Apache Airflow is an open-source workflow management platform for automating business and IT tasks that is used by many companies across the world.
Intezer’s Researchers analysed that “These unsecured instances expose sensitive information of companies across the media, finance, manufacturing, information technology (IT), biotech, e-commerce, health, energy, cybersecurity, and transportation industries.”
Researchers reported that “Hardcoded passwords should be avoided and used the lengthy names for images and dependencies. If you imagine the application is securely encrypted off from the internet , you will not be safe if you use poor development standards”.
According to Intezer, the great majority of these problems were discovered in servers running Airflow v1.x from 2015, which are still in use by many businesses.
In Airflow version 2, many additional security features were included such as REST API that requires authentication for all activities. Moreover, the current version does not log sensitive information and requires the administrator to verify the setup of data protection laws as well as the possibility of legal action.
Customer records and sensitive data could be exposed as a result of security weaknesses caused by procrastinated patching which could be a violation of data protection rules such as the GDPR.
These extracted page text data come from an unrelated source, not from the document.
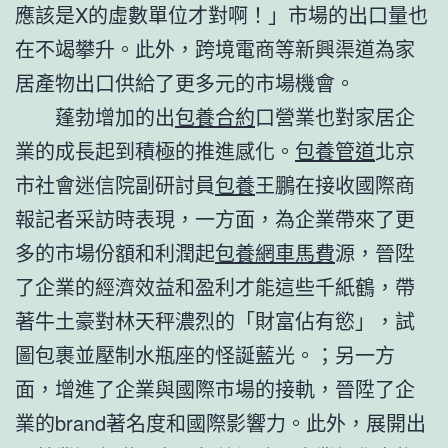
應該是X的虛數單位才對啊！」市場的出口量也
在不竭攀升。此外，跨境電商等新興渠道為家
居產物出口供給了更多元的市場機會。
蓬勃增加的出
包養合約
口營業也對家居企
業的成長起到積極的推進感化。
包養管道
北京
市社會迷信院副研討員
包養
王鵬在接收國際商
報記者采訪時表現，一方面，為企業帶來了更
多的市場份額和利潤起
包養網車馬費
源，晉陞
了企業的經濟效益和盈利才能這些千紙鶴，帶
著牛土豪對林天秤濃烈的「財富佔有慾」，試
圖包裹並壓制水瓶座的怪誕藍光。；另一方
面，增進了企業與國際市場的接軌，晉陞了企
業的brand著名度和國際影響力。此外，展開出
“There is also the possibility that Airflow plugins or features can be abused to run malicious code. An example of how an attacker can abuse a native “Variables” feature in Airflow is if any code or images placed in the variables form is used to build evaluated code strings.” continues the analysis. “Variables are able to be edited by any visiting user which means that malicious code could be injected. One entity we observed was using variables to store internal container image names to execute. These container image variables could be edited and swapped out with an image containing and running unauthorized or malicious code.” reads the blogpost.
Airflow uses standard Python to create and schedule workflows, providing users with a dynamic and convenient way to work with the platform. There are several concepts and features in Airflow that make it flexible and popular among users:
- Directed Acyclic Graph (DAG) – the primary concept in Airflow that represents a collection of tasks with defined dependencies and relationships.
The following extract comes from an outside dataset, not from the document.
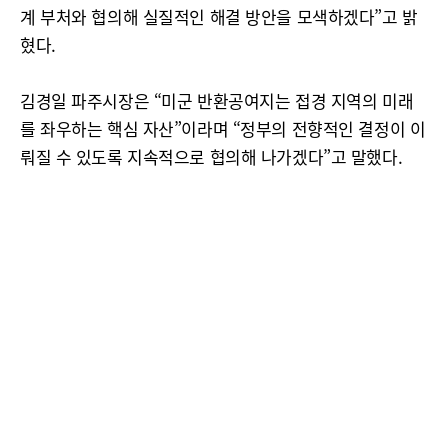
계 부처와 협의해 실질적인 해결 방안을 모색하겠다”고 밝
혔다.
김경일 파주시장은 “미군 반환공여지는 접경 지역의 미래
를 좌우하는 핵심 자산”이라며 “정부의 전향적인 결정이 이
뤄질 수 있도록 지속적으로 협의해 나가겠다”고 말했다.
- Task – the basic unit of execution in Airflow, with each node in the DAG represented by a task.
- Variables – a way to store content and settings in a key value storage, including passwords and API keys that are stored as masked strings. Airflow also supports variable encryption using Fernet.
- Connections – A feature that stores parameters (username, password, host) needed to connect to external systems.
- Logs – Airflow supports logging mechanisms as well as the ability to emit metrics.
The Security Firm warns “Disruption of clients activities as a result of poor cybersecurity procedures can lead to legal action such as class action lawsuits.”